Algorithm for Johnson transformation

The Johnson transformation optimally selects one of three families of distribution to transform the data to follow a normal distribution.

Johnson family	Transformation function	Range
S_B	γ + η ln [(x – ε) / (λ + ε – x)]	η, λ > 0, –∞ < γ < ∞ , –∞ < ε < ∞, ε < x < ε + λ
S_L	γ + η ln (x – ε)	η > 0, –∞ < γ < ∞, –∞ < ε < ∞, ε < x
S_U	γ + η Sinh^–1 [(x – ε) / λ] , where Sinh^–1(x) = ln [x + sqrt (1 + x²)]	η, λ > 0, –∞ < γ < ∞, –∞ < ε < ∞, –∞ < x < ∞

The algorithm uses the following procedure:

Considers almost all potential transformation functions from the Johnson system.
Estimates the parameters in the function using the method described in Chou, et al.¹
Transforms the data using the transformation function.
Calculates Anderson-Darling statistics and the corresponding p-value for the transformed data.
Selects the transformation function that has the largest p-value that is greater than the p-value criterion (default is 0.10) that you specify in the Transform dialog box. Otherwise, no transformation is appropriate.

Notation

Term	Description
S_B	The Johnson family distribution with the variable bounded (B)
S_L	The Johnson family distribution with the variable lognormal (L)
S_U	The Johnson family distribution with the variable unbounded (U)

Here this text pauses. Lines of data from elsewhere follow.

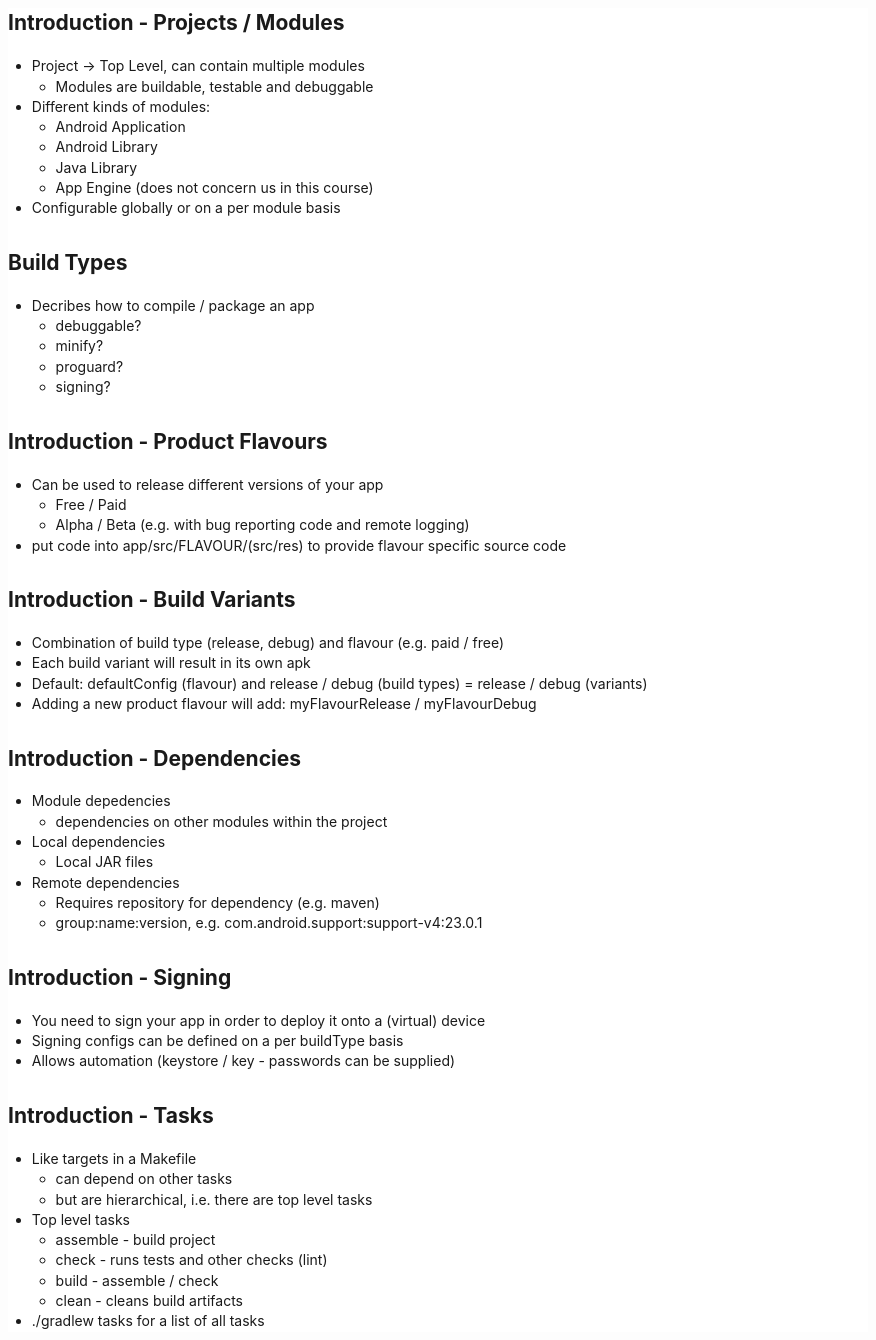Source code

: ## Introduction - Projects / Modules

* Project -> Top Level, can contain multiple modules
    * Modules are buildable, testable and debuggable
* Different kinds of modules:
    * Android Application
    * Android Library
    * Java Library
    * App Engine (does not concern us in this course)
* Configurable globally or on a per module basis


## Build Types
* Decribes how to compile / package an app
    * debuggable?
    * minify?
    * proguard?
    * signing?

## Introduction - Product Flavours

* Can be used to release different versions of your app
    * Free / Paid
    * Alpha / Beta (e.g. with bug reporting code and remote logging)
* put code into app/src/FLAVOUR/(src/res) to provide flavour specific source code

## Introduction - Build Variants

* Combination of build type (release, debug) and flavour (e.g. paid / free)
* Each build variant will result in its own apk
* Default: defaultConfig (flavour) and release / debug (build types) = release / debug (variants)
* Adding a new product flavour will add: myFlavourRelease / myFlavourDebug

## Introduction - Dependencies

* Module depedencies
    * dependencies on other modules within the project
* Local dependencies
    * Local JAR files
* Remote dependencies
    * Requires repository for dependency (e.g. maven)
    * group:name:version, e.g. com.android.support:support-v4:23.0.1

## Introduction - Signing

* You need to sign your app in order to deploy it onto a (virtual) device
* Signing configs can be defined on a per buildType basis
* Allows automation (keystore / key - passwords can be supplied)

## Introduction - Tasks
* Like targets in a Makefile
    * can depend on other tasks
    * but are hierarchical, i.e. there are top level tasks
* Top level tasks
    * assemble - build project
    * check - runs tests and other checks (lint)
    * build - assemble / check
    * clean - cleans build artifacts
* ./gradlew tasks for a list of all tasks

For more information on the Johnson transformation, see Chou, et al.¹ Minitab replaces the Shapiro-Wilks normality test used in that text with the Anderson-Darling test.

For information on the probability plot, percentiles, and their confidence intervals, go to Methods and formulas for distributions in Individual Distribution Identification.

¹ Y. Chou, A.M. Polansky, and R.L. Mason (1998). "Transforming Nonnormal Data to Normality in Statistical Process Control", Journal of Quality Technology, 30, April, 133–141.